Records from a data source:
_ _ _

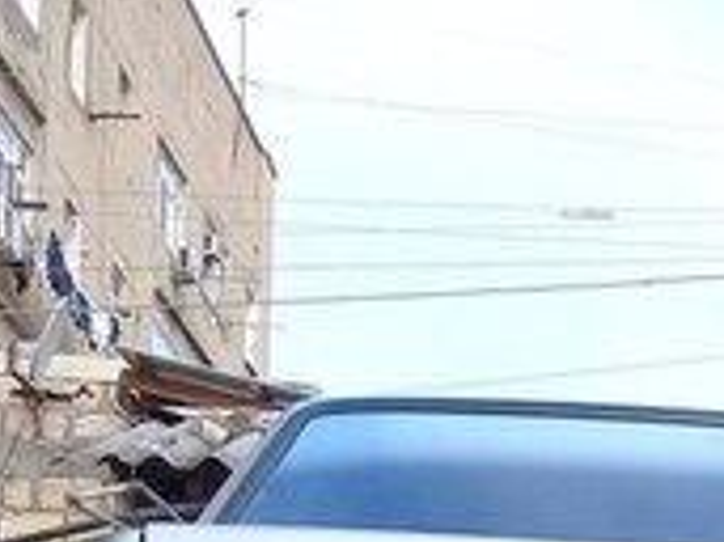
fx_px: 2508
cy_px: 1044
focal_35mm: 120
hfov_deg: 16.2
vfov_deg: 11.3
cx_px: 677
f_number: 2.2
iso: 50
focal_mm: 3.3
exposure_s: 1/370
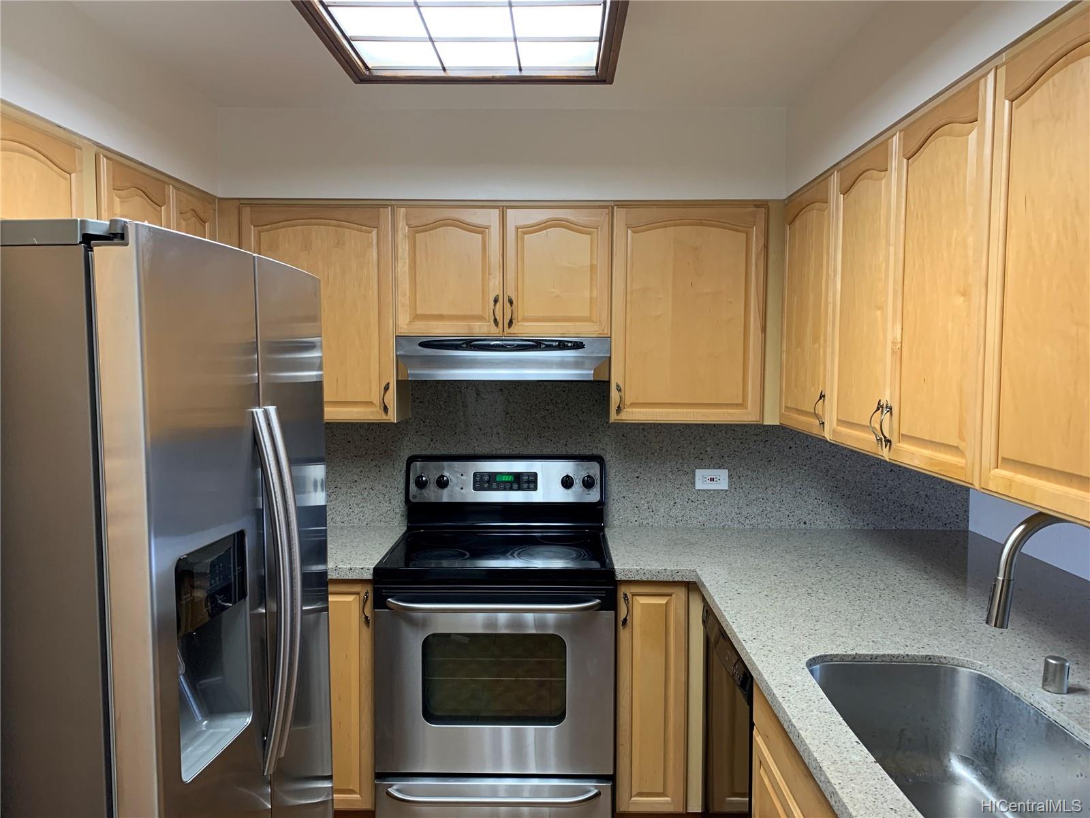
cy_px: 409
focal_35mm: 26
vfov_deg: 53.1
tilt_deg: -3.1
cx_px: 545
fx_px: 819
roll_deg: +0.0
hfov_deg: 67.3
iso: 125
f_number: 1.8
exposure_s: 1/60
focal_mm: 4.25
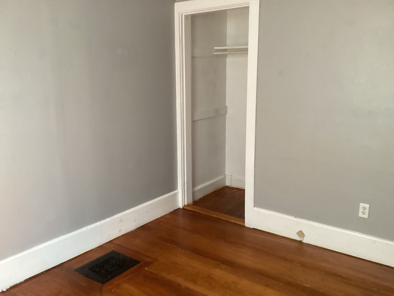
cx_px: 197
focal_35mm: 31
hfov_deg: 58.4
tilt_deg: -12.9
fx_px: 353
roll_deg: +0.5
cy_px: 148
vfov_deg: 45.4
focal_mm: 3.3
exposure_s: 1/60
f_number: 2.4
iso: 320
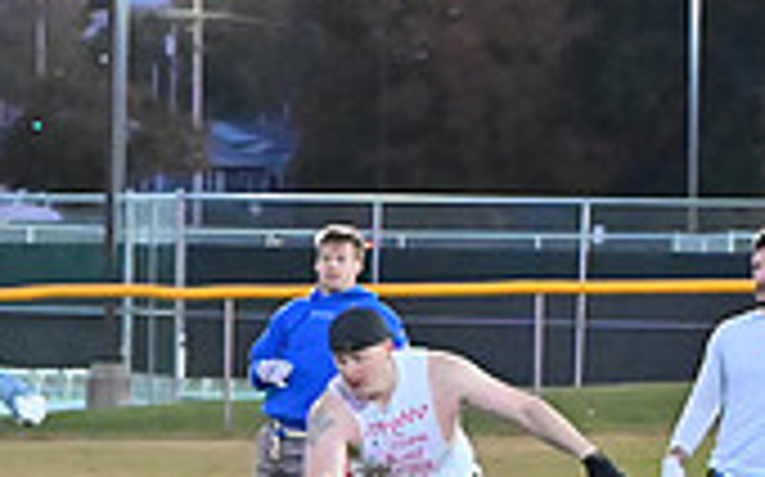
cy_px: 551
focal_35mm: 365
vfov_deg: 3.6
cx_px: -176
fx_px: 7605
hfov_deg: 5.7
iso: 6400
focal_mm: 70
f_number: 4
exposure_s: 1/500
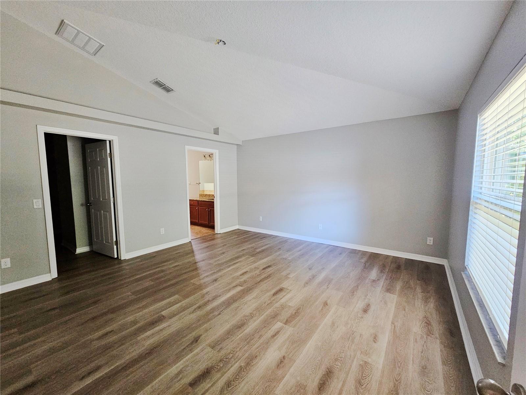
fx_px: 198
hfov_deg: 106.2
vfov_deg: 89.9
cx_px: 263
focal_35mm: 13
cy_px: 198
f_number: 2.2
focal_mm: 2.2
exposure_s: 1/30
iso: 500
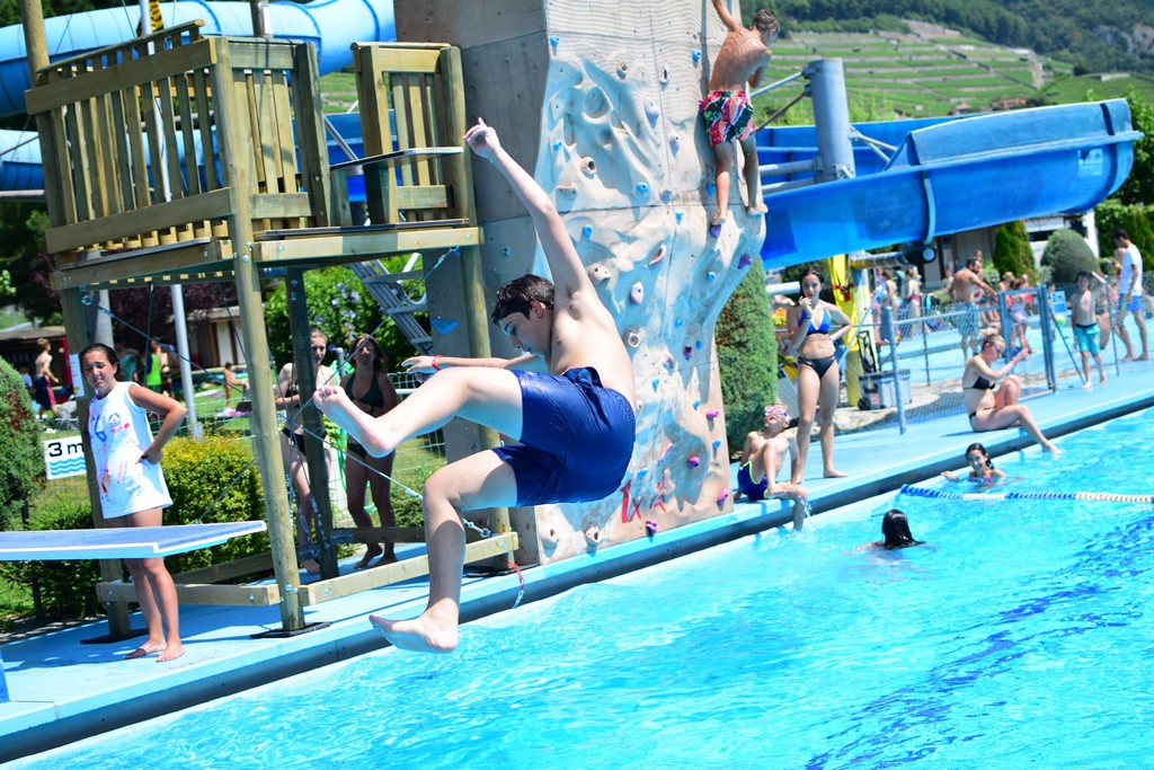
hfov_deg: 37.8
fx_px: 1683
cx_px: 577
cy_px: 385
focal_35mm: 52
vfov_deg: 25.8
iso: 100
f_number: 2.8
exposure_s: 1/1250
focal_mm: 35
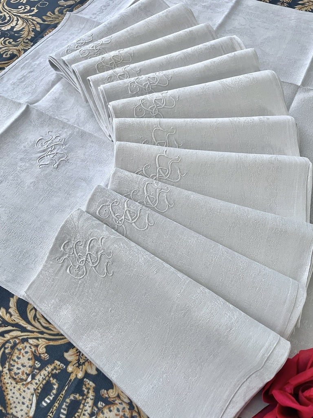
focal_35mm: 26
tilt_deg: -59.8
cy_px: 209
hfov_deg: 53.1
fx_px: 313
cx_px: 156
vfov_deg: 67.3
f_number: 1.6
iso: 125
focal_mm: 4.2
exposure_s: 1/94
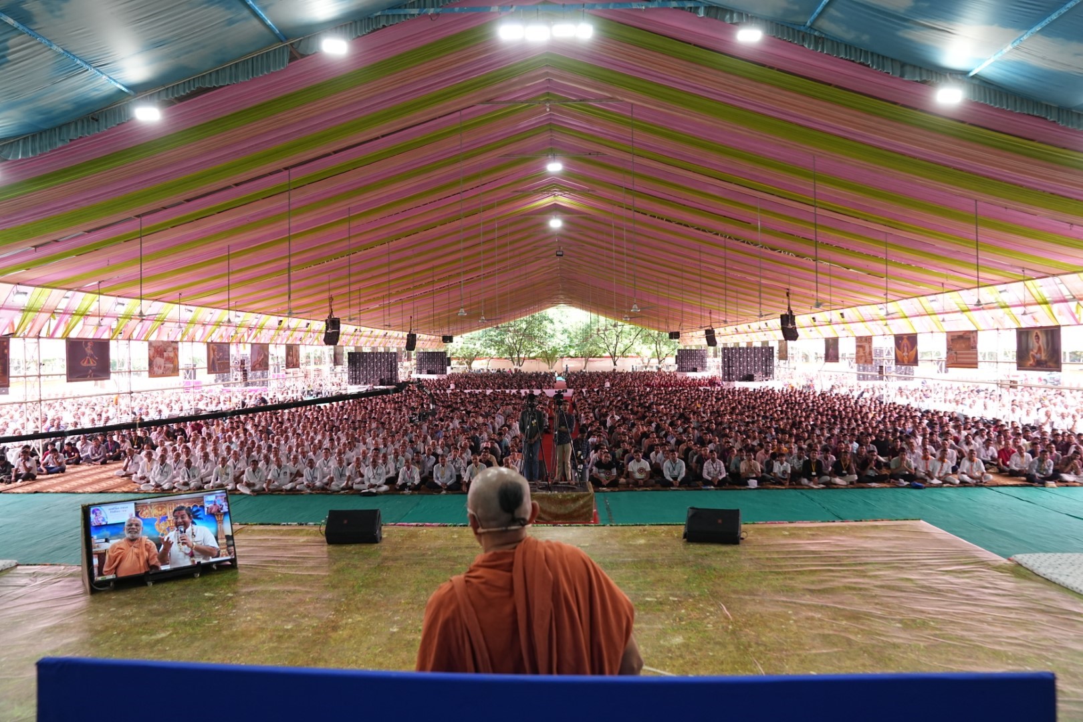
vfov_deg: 53.1
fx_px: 722
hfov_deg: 73.7
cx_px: 542
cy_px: 361
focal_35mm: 24
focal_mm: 24
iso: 1000
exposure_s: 1/125
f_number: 5
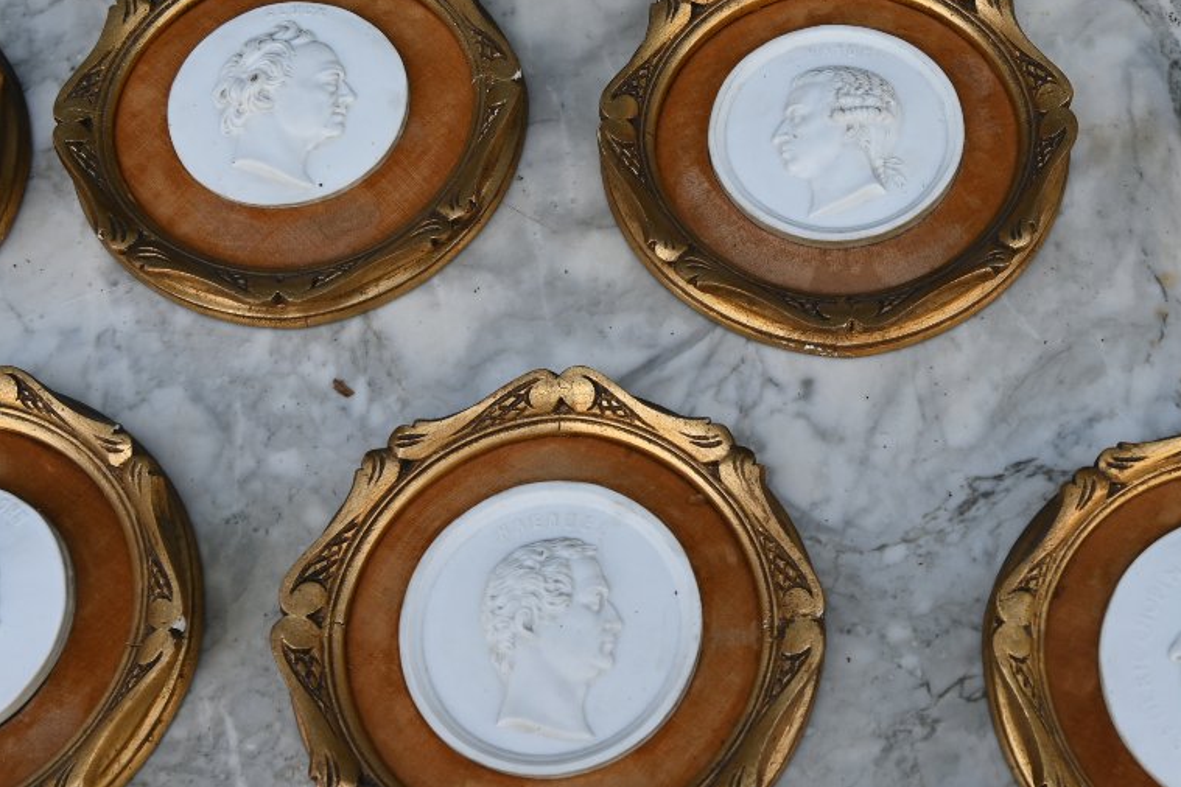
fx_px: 1633
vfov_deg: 27.1
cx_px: 758
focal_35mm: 50
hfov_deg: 39.4
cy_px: 439
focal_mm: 21
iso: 180
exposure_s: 1/250
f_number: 5.6
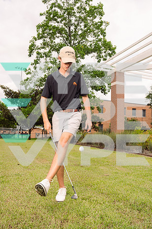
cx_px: 76
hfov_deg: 43.6
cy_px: 114
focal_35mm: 30
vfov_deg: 61.9
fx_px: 190
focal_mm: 30
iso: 100
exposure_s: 1/200
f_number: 8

_ _ _

WORK ITEM - Using the records above, print exactly the run of lines that starts with the line with "f_number: 4" and goes on through the line with "focal_mm: 35", pictures excluded.

RESULT -
f_number: 4
exposure_s: 1/500
fx_px: 198
hfov_deg: 106.2
vfov_deg: 89.9
cx_px: 263
focal_35mm: 13
cy_px: 198
f_number: 2.2
focal_mm: 2.2
exposure_s: 1/30
iso: 500
hfov_deg: 37.8
fx_px: 1683
cx_px: 577
cy_px: 385
focal_35mm: 52
vfov_deg: 25.8
iso: 100
f_number: 2.8
exposure_s: 1/1250
focal_mm: 35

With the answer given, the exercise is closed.